— Begin —

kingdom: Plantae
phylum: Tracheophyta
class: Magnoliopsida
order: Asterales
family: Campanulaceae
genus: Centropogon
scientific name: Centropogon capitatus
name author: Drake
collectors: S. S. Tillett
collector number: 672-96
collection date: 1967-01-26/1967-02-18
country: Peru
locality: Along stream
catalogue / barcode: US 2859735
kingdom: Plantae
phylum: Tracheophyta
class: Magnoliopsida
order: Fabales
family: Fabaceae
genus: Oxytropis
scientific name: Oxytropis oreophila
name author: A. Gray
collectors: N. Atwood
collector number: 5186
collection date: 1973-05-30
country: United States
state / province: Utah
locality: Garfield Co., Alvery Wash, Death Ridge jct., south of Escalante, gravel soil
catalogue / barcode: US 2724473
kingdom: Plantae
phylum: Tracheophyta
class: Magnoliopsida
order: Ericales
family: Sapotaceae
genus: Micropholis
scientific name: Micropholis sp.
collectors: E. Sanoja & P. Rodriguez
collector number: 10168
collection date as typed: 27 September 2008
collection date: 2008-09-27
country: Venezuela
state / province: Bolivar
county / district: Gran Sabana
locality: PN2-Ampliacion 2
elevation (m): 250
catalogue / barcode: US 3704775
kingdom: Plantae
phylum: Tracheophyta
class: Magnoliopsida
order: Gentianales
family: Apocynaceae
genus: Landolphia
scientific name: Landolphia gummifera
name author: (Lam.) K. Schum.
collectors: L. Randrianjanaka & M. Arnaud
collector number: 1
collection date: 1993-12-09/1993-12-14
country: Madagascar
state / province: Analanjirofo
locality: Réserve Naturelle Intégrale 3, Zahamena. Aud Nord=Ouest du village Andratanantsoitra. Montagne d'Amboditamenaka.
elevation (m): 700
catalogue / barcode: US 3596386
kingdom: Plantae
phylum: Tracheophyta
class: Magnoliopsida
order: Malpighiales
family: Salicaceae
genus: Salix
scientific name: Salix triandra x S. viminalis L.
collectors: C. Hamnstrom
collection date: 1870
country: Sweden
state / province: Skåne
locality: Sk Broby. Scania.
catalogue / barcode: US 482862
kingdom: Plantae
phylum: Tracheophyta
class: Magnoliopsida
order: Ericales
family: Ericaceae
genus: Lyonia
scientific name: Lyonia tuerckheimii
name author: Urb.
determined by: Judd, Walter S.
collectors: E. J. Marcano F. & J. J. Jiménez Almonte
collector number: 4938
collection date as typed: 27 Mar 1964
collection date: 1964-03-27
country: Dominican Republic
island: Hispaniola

— End —

> **Task details**: Copy out all the rows above, switching each "locality" to "site" and keeping everything else unchanged.

> **Exercise output**:
kingdom: Plantae
phylum: Tracheophyta
class: Magnoliopsida
order: Asterales
family: Campanulaceae
genus: Centropogon
scientific name: Centropogon capitatus
name author: Drake
collectors: S. S. Tillett
collector number: 672-96
collection date: 1967-01-26/1967-02-18
country: Peru
site: Along stream
catalogue / barcode: US 2859735
kingdom: Plantae
phylum: Tracheophyta
class: Magnoliopsida
order: Fabales
family: Fabaceae
genus: Oxytropis
scientific name: Oxytropis oreophila
name author: A. Gray
collectors: N. Atwood
collector number: 5186
collection date: 1973-05-30
country: United States
state / province: Utah
site: Garfield Co., Alvery Wash, Death Ridge jct., south of Escalante, gravel soil
catalogue / barcode: US 2724473
kingdom: Plantae
phylum: Tracheophyta
class: Magnoliopsida
order: Ericales
family: Sapotaceae
genus: Micropholis
scientific name: Micropholis sp.
collectors: E. Sanoja & P. Rodriguez
collector number: 10168
collection date as typed: 27 September 2008
collection date: 2008-09-27
country: Venezuela
state / province: Bolivar
county / district: Gran Sabana
site: PN2-Ampliacion 2
elevation (m): 250
catalogue / barcode: US 3704775
kingdom: Plantae
phylum: Tracheophyta
class: Magnoliopsida
order: Gentianales
family: Apocynaceae
genus: Landolphia
scientific name: Landolphia gummifera
name author: (Lam.) K. Schum.
collectors: L. Randrianjanaka & M. Arnaud
collector number: 1
collection date: 1993-12-09/1993-12-14
country: Madagascar
state / province: Analanjirofo
site: Réserve Naturelle Intégrale 3, Zahamena. Aud Nord=Ouest du village Andratanantsoitra. Montagne d'Amboditamenaka.
elevation (m): 700
catalogue / barcode: US 3596386
kingdom: Plantae
phylum: Tracheophyta
class: Magnoliopsida
order: Malpighiales
family: Salicaceae
genus: Salix
scientific name: Salix triandra x S. viminalis L.
collectors: C. Hamnstrom
collection date: 1870
country: Sweden
state / province: Skåne
site: Sk Broby. Scania.
catalogue / barcode: US 482862
kingdom: Plantae
phylum: Tracheophyta
class: Magnoliopsida
order: Ericales
family: Ericaceae
genus: Lyonia
scientific name: Lyonia tuerckheimii
name author: Urb.
determined by: Judd, Walter S.
collectors: E. J. Marcano F. & J. J. Jiménez Almonte
collector number: 4938
collection date as typed: 27 Mar 1964
collection date: 1964-03-27
country: Dominican Republic
island: Hispaniola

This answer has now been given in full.